At the end of the twentieth century, racism cannot find a
justification in itself. Hence the importance of exploring the full
range of evidence used to demonstrate or rebut the inferiority of
the other. Common nationality, children of God, same needs, all
human beings, as successful: these are all principles of
equivalence used by respondents to demonstrate that people belong
to a same category as a matter of principle. They are also ways of
drawing boundaries between us and them, and again, of using
particular kinds of evidence to create closure and to incorporate
people into a single community.
The rhetorics of racism and antiracism are shaped by the broader
moral world view of respondents. Their racism is expressed largely
through a moral critique of the values of racial minorities,
particularly concerning selfreliance, individualism, and family
values. In this, the men I interviewed resemble participants in
national surveys, at least in the United States.27 The use of
universal criteria of evaluation combined with a negative
assessment of minority groups in reference to these criteria allows
white respondents to be racist without perceiving themselves as
bigots.28 Indeed, in both countries, racist respondents do not
discuss the superiority of their own culture explicitly: suffice it
for them to evaluate everyone using their own criteria, which they
perceive as neutral and which are de facto dominant. In contrast,
North Africans and African Americans more explicitly describe their
own culture as superior to that of majority groups.

● WHAT THIS TASK INVOLVES
Condense the paragraph of the racism text above that opens "The rhetorics of racism and antiracism" into a short bulleted list that keeps its main facts.

● DATA SEGMENT
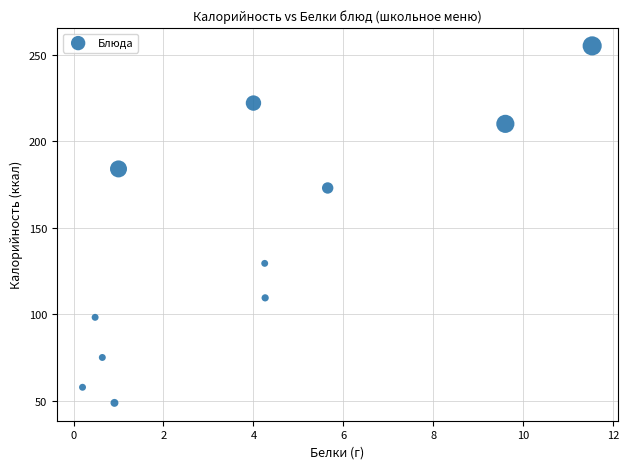

What is the average Y value?

142.2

● ANSWER AREA
- Respondents' racist and antiracist rhetoric is shaped by their broader moral world view.
- Their racism is expressed mostly as a moral critique of racial minorities' values, especially self-reliance, individualism, and family values. In this they resemble participants in national surveys, at least in the United States.
- Judging minority groups negatively by universal criteria lets white respondents be racist without seeing themselves as bigots.
- In both countries, racist respondents do not openly claim their own culture is superior. They judge everyone by their own criteria, which they see as neutral and which are in fact dominant.
- North Africans and African Americans, by contrast, describe their own culture more explicitly as superior to that of majority groups.